Self-Improvement

A self-improving automatic programming system modifies parts of itself to become better at automatic programming. In other words, the system produces an improved system which produces another even more improved system which produces yet another improved system... A most intriguing question is how many such loops of self-improvement that can be accomplished with limited computational resources, for example a few weeks of CPU time on our 16-node Beowulf cluster. We have so far only achieved one iteration of self-improvement, which can be reproduced using the ADATE source code and a specification file for reshaping mutation distributions. Given a fitness function, an automatic programming system tries to synthesize program code that maximizes the fitness.
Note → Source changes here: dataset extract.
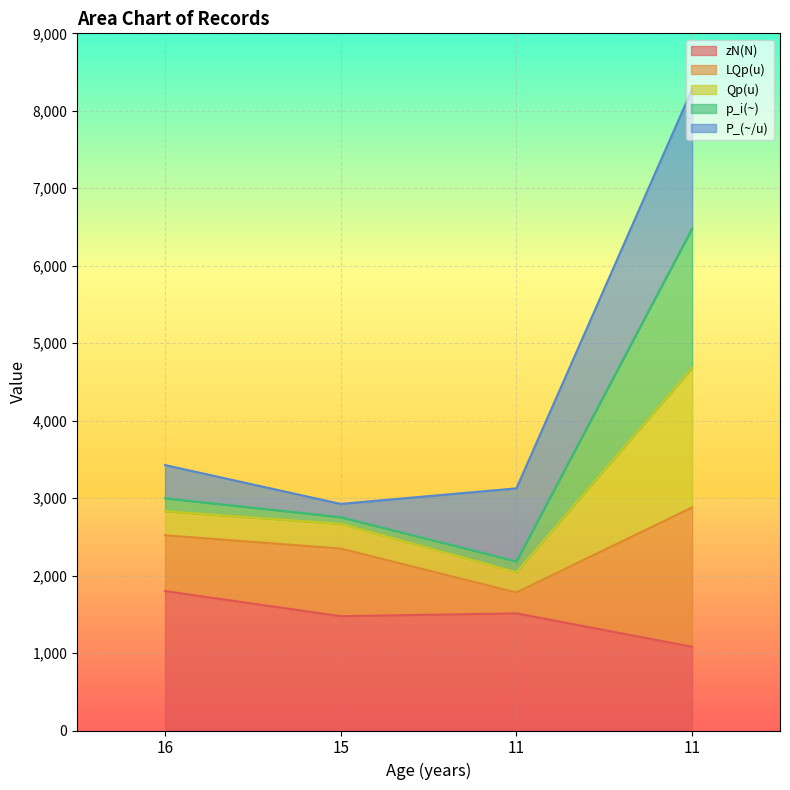

How many interior local valleys does the zN(N) series have?

1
In a primitive GP system, new code is generated using crossover and mutation operators. The code of these operators that is, their implementations, are shown as red and green blocks in the figure below.

A GP system, which is quite different from ADATE, could in principle improve itself over and over again as shown in the following figure. Even if no GP system can accomplish this self-improvement, ADATE may succeed using the same principle.

The topmost part of the figure shows a GP system that is fed a fitness function that evaluates the quality of crossover code, for example by computing the fitnesses of children generated from a few thousand parents selected from GP runs on about a dozen standard GP examples. Thus, the output of this GP system is code for crossover operators, typically thousands of different variants of such operators.

Crossover is very simple to implement. My standard GP system, which is quite rudimentary and not particularly useful, implements crossover as follows in Standard ML.

fun crossExps( E1 : exp, E2 : exp ) : exp * exp =
let
  val Pos1 = rand_choice( all_poses E1 )
  val Pos2 = rand_choice( all_poses E2 )
  val Sub1 = pos_to_sub( E1, Pos1 )
  val Sub2 = pos_to_sub( E2, Pos2 )
in
  ( pos_replace( E1, Pos1, Sub2 ),
    pos_replace( E2, Pos2, Sub1 )
    )
end
The general auxiliary functions (all_poses, rand_choice, pos_to_sub and pos_replace) employed above have even simpler code. This code complexity is low, for example when compared with a propositional resolution theorem prover synthesized by ADATE. Thus, it is a relatively easy task to automatically synthesize crossover codes from first principles. The drawing above shows two different parts, crossover code and mutation code, being improved in parallel. Note that thousands of different crossover and mutation codes are produced in a single run (one iteration in the figure) and that there are millions of different (crossover,mutation) code pairs that can be tried. Self-improvment takes place when following a black arrow in the drawing and replacing a part of a system with synthesized code.